Technology-Specific Adaptations
For React Projects:
## React-Specific Considerations
- Components should be black boxes with clear prop interfaces
- State management should be isolated within modules
- Side effects should be contained and testable
- Context should not leak implementation details
For Backend APIs:
## API-Specific Considerations
- Each endpoint should represent a clear business capability
- Database interactions should be hidden behind service interfaces
- External API dependencies should be wrapped and mockable
- Error handling should be consistent across all modules
🚨 Common Pitfalls & Solutions
Pitfall 1: Over-Engineering
Problem: Creating too many tiny modules
Solution: Use the "one person rule" - each module should be maintainable by one developer
Pitfall 2: Leaky Abstractions
Problem: Interfaces that expose implementation details
Solution: Test if you could completely rewrite the implementation using only the interface
Pitfall 3: Context Overload
Problem: Including too much code context, confusing the AI
Solution: Focus on specific folders or files relevant to your question
Pitfall 4: Ignoring Dependencies
Problem: Not considering how modules connect
Solution: Always ask about interface design and integration points
📊 Measuring Success
Before/After Metrics
Track these improvements:
- Lines of code per module - should decrease
- Interface complexity - fewer public methods/functions
- Test isolation - can modules be tested independently?
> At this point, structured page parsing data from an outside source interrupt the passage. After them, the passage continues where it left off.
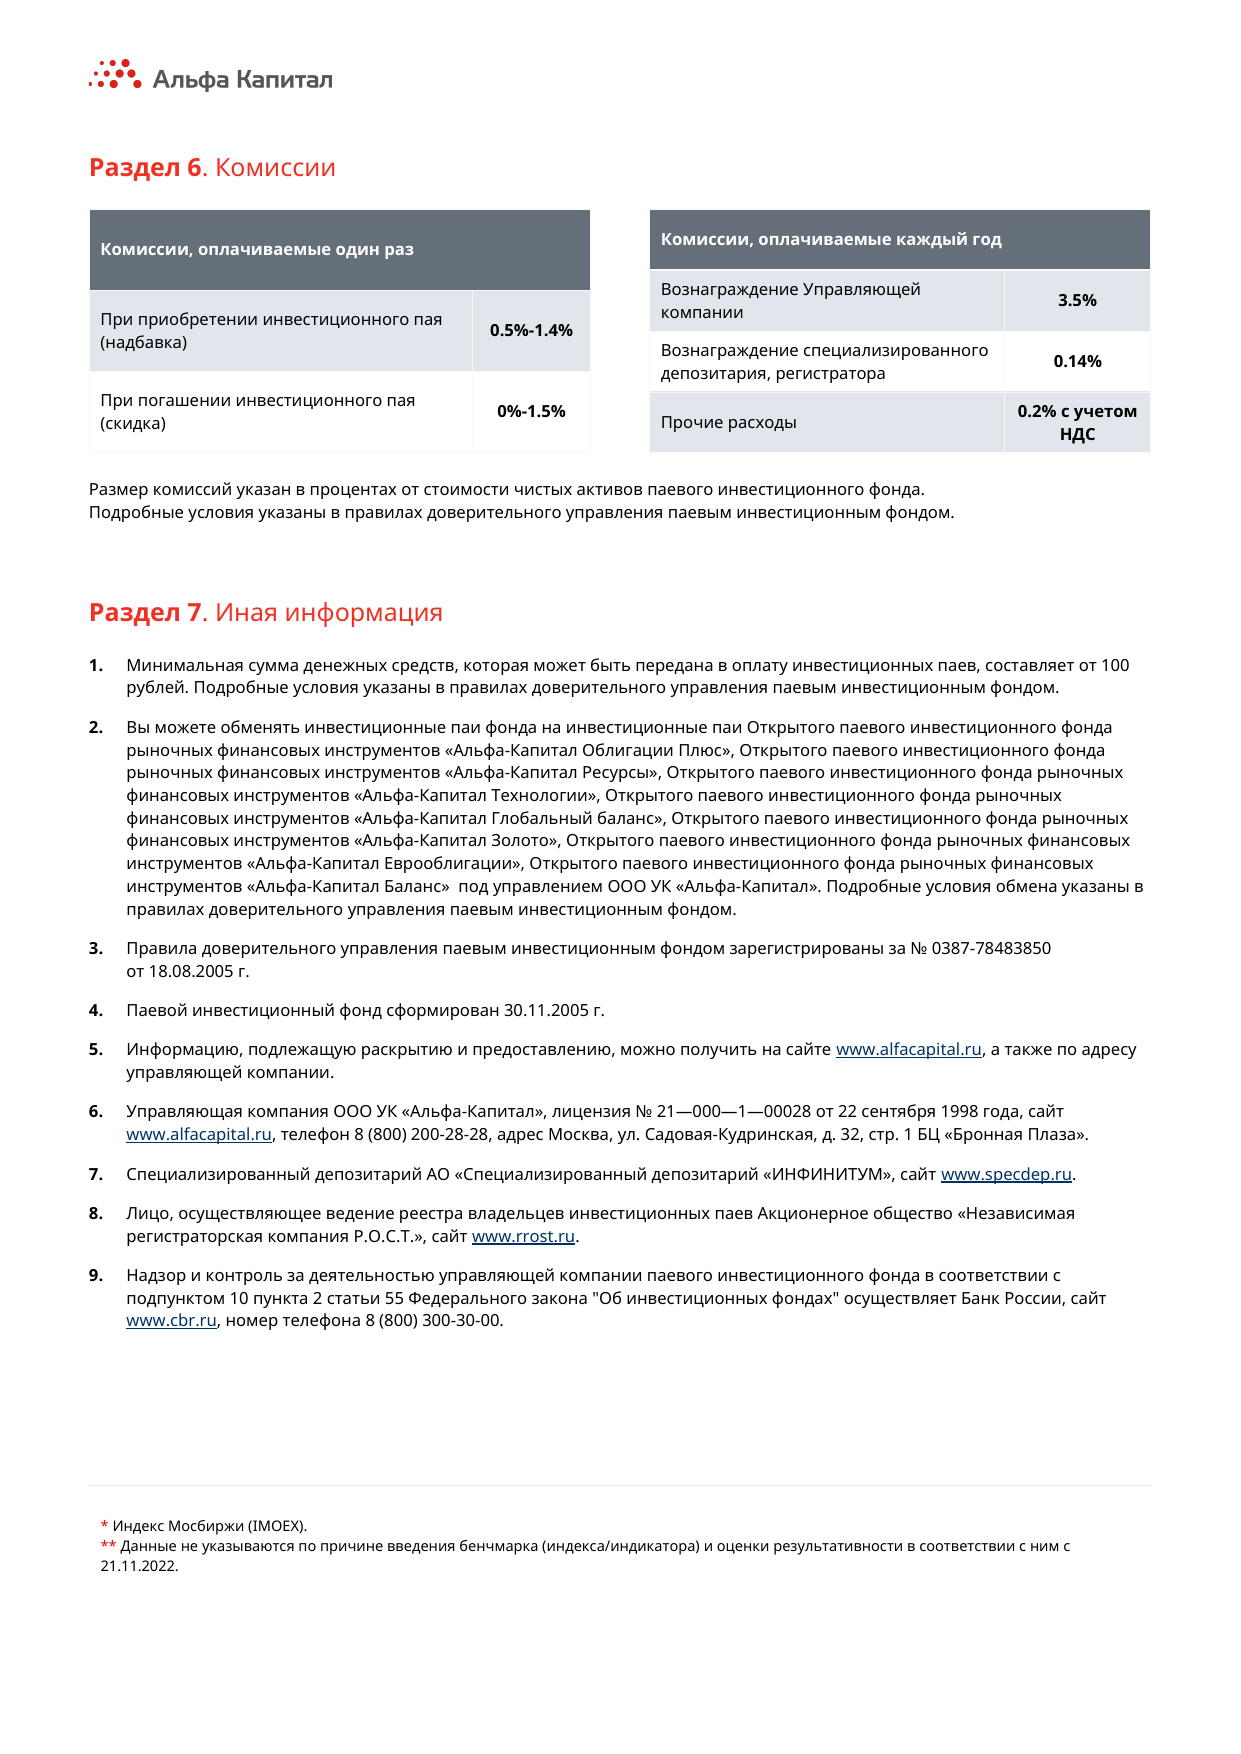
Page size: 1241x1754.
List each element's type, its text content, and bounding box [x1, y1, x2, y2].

picture [88, 59, 332, 92]
table_cell Раздел 7. Иная информация Минимальная сумма денежных средств, которая может быть передана в оплату инвестиционных паев, составляет от 100 рублей. Подробные условия указаны в правилах доверительного управления паевым инвестиционным фондом. Вы можете обменять инвестиционные паи фонда на инвестиционные паи Открытого паевого инвестиционного фонда рыночных финансовых инструментов «Альфа-Капитал Облигации Плюс», Открытого паевого инвестиционного фонда рыночных финансовых инструментов «Альфа-Капитал Ресурсы», Открытого паевого инвестиционного фонда рыночных финансовых инструментов «Альфа-Капитал Технологии», Открытого паевого инвестиционного фонда рыночных финансовых инструментов «Альфа-Капитал Глобальный баланс», Открытого паевого инвестиционного фонда рыночных финансовых инструментов «Альфа-Капитал Золото», Открытого паевого инвестиционного фонда рыночных финансовых инструментов «Альфа-Капитал Еврооблигации», Открытого паевого инвестиционного фонда рыночных финансовых инструментов «Альфа-Капитал Баланс» под управлением ООО УК «Альфа-Капитал». Подробные условия обмена указаны в правилах доверительного управления паевым инвестиционным фондом. Правила доверительного управления паевым инвестиционным фондом зарегистрированы за № 0387-78483850 от 18.08.2005 г. Паевой инвестиционный фонд сформирован 30.11.2005 г. Информацию, подлежащую раскрытию и предоставлению, можно получить на сайте www.alfacapital.ru, а также по адресу управляющей компании. Управляющая компания ООО УК «Альфа-Капитал», лицензия № 21—000—1—00028 от 22 сентября 1998 года, сайт www.alfacapital.ru, телефон 8 (800) 200-28-28, адрес Москва, ул. Садовая-Кудринская, д. 32, стр. 1 БЦ «Бронная Плаза». Специализированный депозитарий АО «Специализированный депозитарий «ИНФИНИТУМ», сайт www.specdep.ru. Лицо, осуществляющее ведение реестра владельцев инвестиционных паев Акционерное общество «Независимая регистраторская компания Р.О.С.Т.», сайт www.rrost.ru. Надзор и контроль за деятельностью управляющей компании паевого инвестиционного фонда в соответствии с подпунктом 10 пункта 2 статьи 55 Федерального закона "Об инвестиционных фондах" осуществляет Банк России, сайт www.cbr.ru, номер телефона 8 (800) 300-30-00. [0, 559, 1240, 1692]
table_header Раздел 6. Комиссии Размер комиссий указан в процентах от стоимости чистых активов паевого инвестиционного фонда. Подробные условия указаны в правилах доверительного управления паевым инвестиционным фондом. [0, 114, 1240, 559]
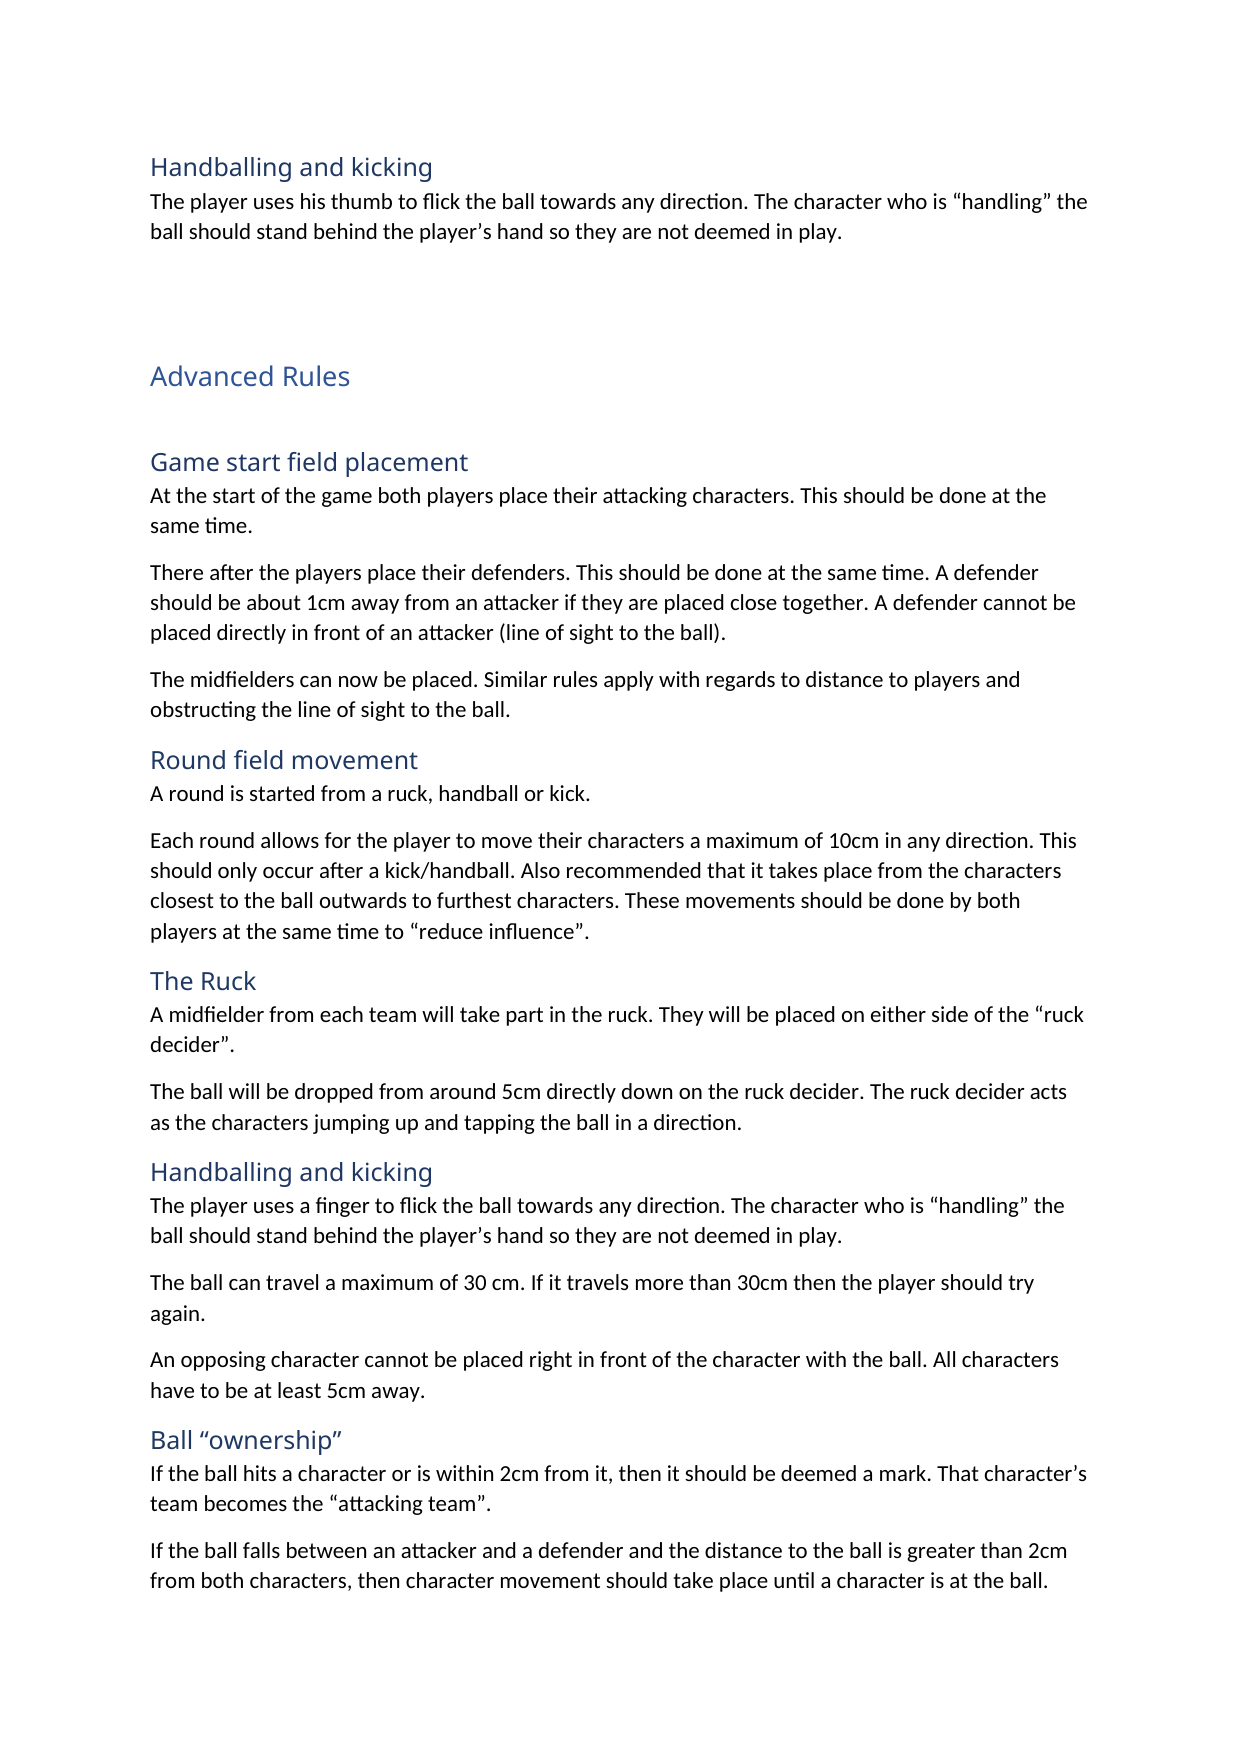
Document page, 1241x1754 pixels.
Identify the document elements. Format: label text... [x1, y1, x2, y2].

subtitle The Ruck [150, 964, 1090, 998]
text An opposing character cannot be placed right in front of the character with the ball. All characters have to be at least 5cm away. [150, 1346, 1090, 1404]
text If the ball hits a character or is within 2cm from it, then it should be deemed a mark. That character’s team becomes the “attacking team”. [150, 1459, 1090, 1518]
subtitle Ball “ownership” [150, 1423, 1090, 1457]
text The player uses a finger to flick the ball towards any direction. The character who is “handling” the ball should stand behind the player’s hand so they are not deemed in play. [150, 1191, 1090, 1249]
text The ball will be dropped from around 5cm directly down on the ruck decider. The ruck decider acts as the characters jumping up and tapping the ball in a direction. [150, 1077, 1090, 1136]
subtitle Game start field placement [150, 444, 1090, 478]
text The player uses his thumb to flick the ball towards any direction. The character who is “handling” the ball should stand behind the player’s hand so they are not deemed in play. [150, 187, 1090, 245]
text There after the players place their defenders. This should be done at the same time. A defender should be about 1cm away from an attacker if they are placed close together. A defender cannot be placed directly in front of an attacker (line of sight to the ball). [150, 558, 1090, 647]
text If the ball falls between an attacker and a defender and the distance to the ball is greater than 2cm from both characters, then character movement should take place until a character is at the ball. [150, 1536, 1090, 1595]
text A midfielder from each team will take part in the ruck. They will be placed on either side of the “ruck decider”. [150, 1000, 1090, 1059]
text A round is started from a ruck, handball or kick. [150, 779, 1090, 807]
text The ball can travel a maximum of 30 cm. If it travels more than 30cm then the player should try again. [150, 1268, 1090, 1327]
text The midfielders can now be placed. Similar rules apply with regards to distance to players and obstructing the line of sight to the ball. [150, 665, 1090, 724]
subtitle Handballing and kicking [150, 150, 1090, 184]
text Each round allows for the player to move their characters a maximum of 10cm in any direction. This should only occur after a kick/handball. Also recommended that it takes place from the characters closest to the ball outwards to furthest characters. These movements should be done by both players at the same time to “reduce influence”. [150, 826, 1090, 945]
subtitle Handballing and kicking [150, 1154, 1090, 1189]
text At the start of the game both players place their attacking characters. This should be done at the same time. [150, 481, 1090, 539]
subtitle Advanced Rules [150, 358, 1090, 394]
subtitle Round field movement [150, 742, 1090, 777]
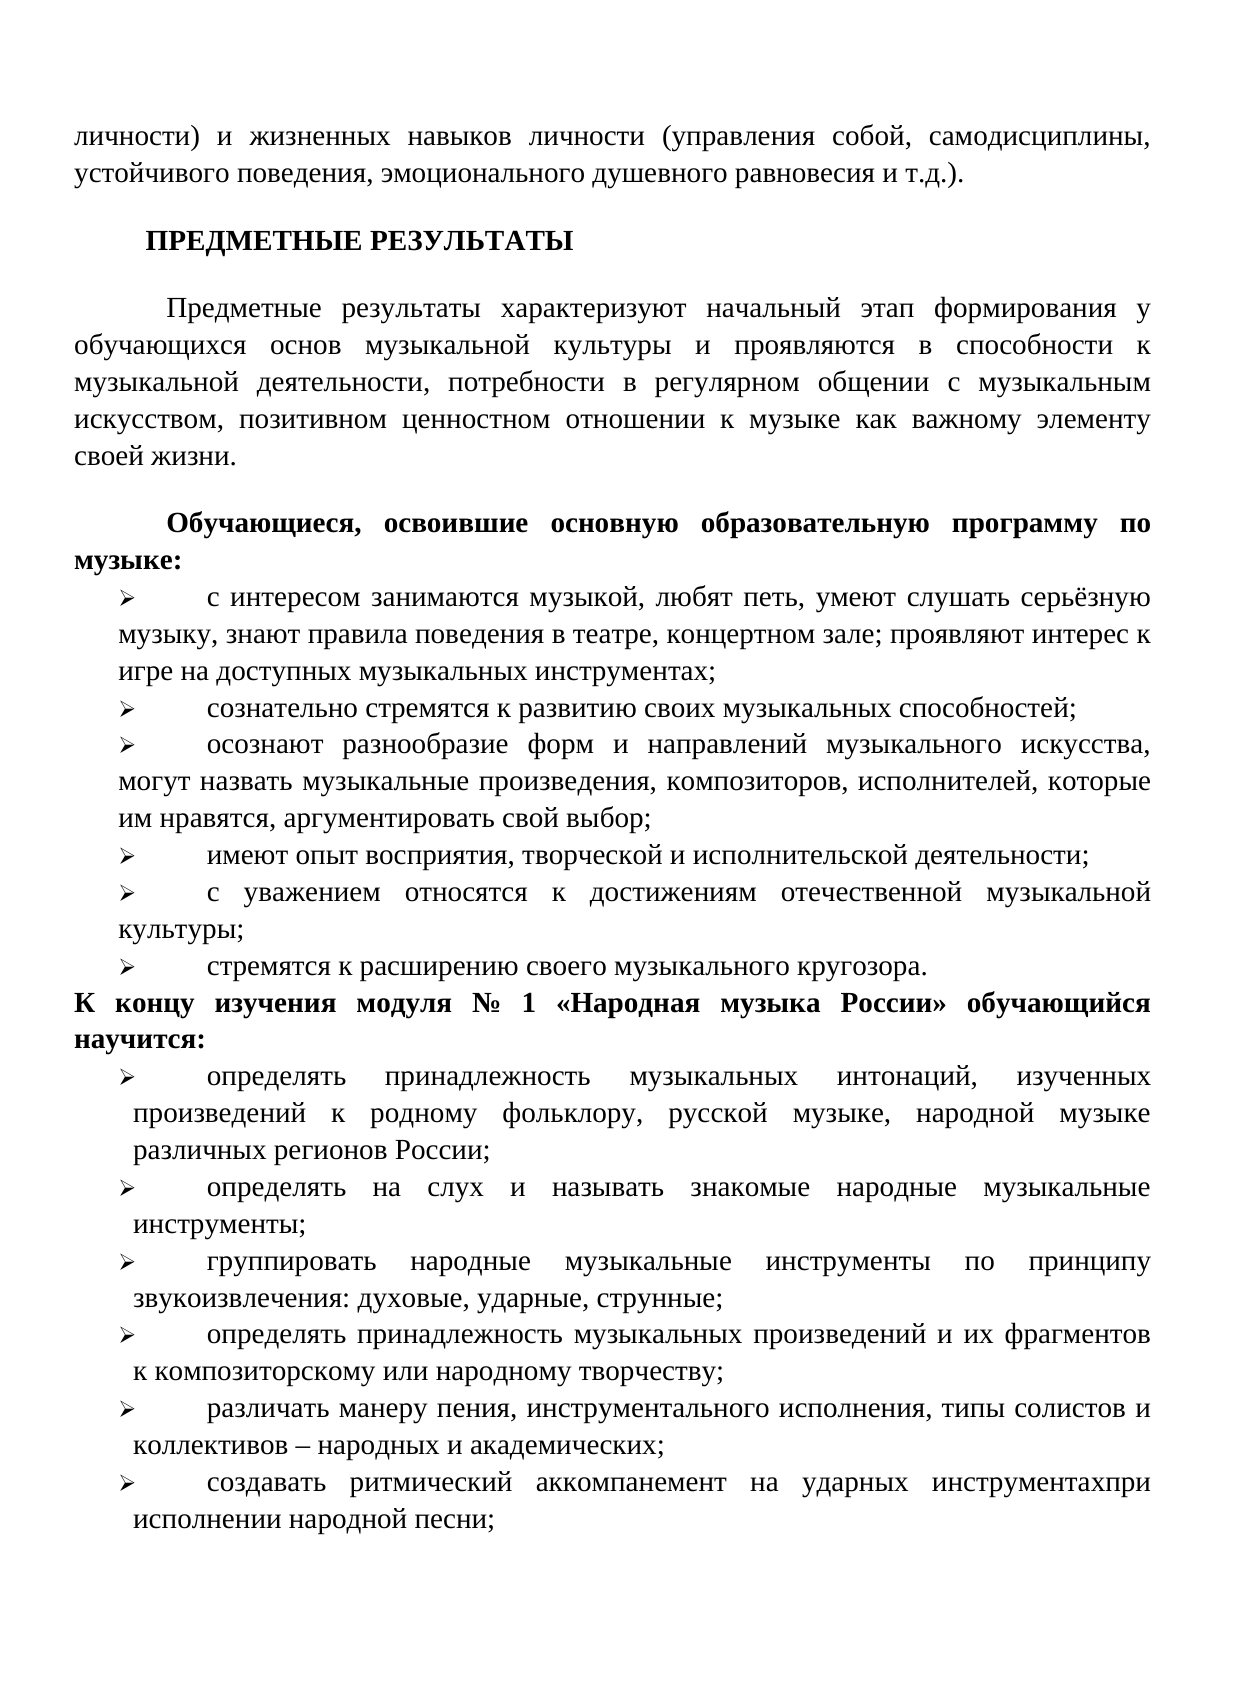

- Replacement difficulty - how hard is it to rewrite a module?
- Developer onboarding - how quickly can new devs contribute?
Architecture Quality Checklist
After applying the prompts, verify:
- Each module has a single, clear responsibility
- Interfaces are documented and obvious to use
- Implementation details are completely hidden
- Modules can be tested without knowing internals
- External dependencies are wrapped, not used directly
- Any module could be rewritten using only its interface
🔄 Iteration Strategy
Continuous Architecture Improvement
-
Weekly Architecture Reviews
- Pick one module that's causing friction
- Apply the appropriate prompt
- Implement one suggested improvement
-
New Feature Integration
- Before building new features, use Claude Prompt for planning
- Ensure new code follows black box principles
- Update existing interfaces if needed
-
Bug-Driven Refactoring
- When bugs occur, use Cursor Prompt to understand root cause
- Often bugs indicate poor module boundaries
- Fix the architecture, not just the symptom
💡 Pro Tips
Combining with Other Tools
- Use with GitHub Copilot: Let Copilot generate code, then use these prompts to structure it properly
- Integration with IDEs: Keep prompt snippets in your IDE for quick access
- Documentation: Use the architectural insights to improve your README and API docs
Team Collaboration
- Share Architecture Decisions: Use Claude Prompt outputs as design documents
- Code Review Focus: Review interfaces and module boundaries, not just implementation
- Onboarding: New team members can use these prompts to understand the codebase architecture
Long-term Maintenance
- Architecture Debt: Regularly review and refactor using these prompts
- Technology Migration: Black box architecture makes it easier to migrate technologies
- Scaling Preparation: Well-architected modules handle growth better
Remember: The goal isn't perfect architecture immediately, but architecture that stays maintainable as your project grows. Use these prompts iteratively to continuously improve your codebase structure.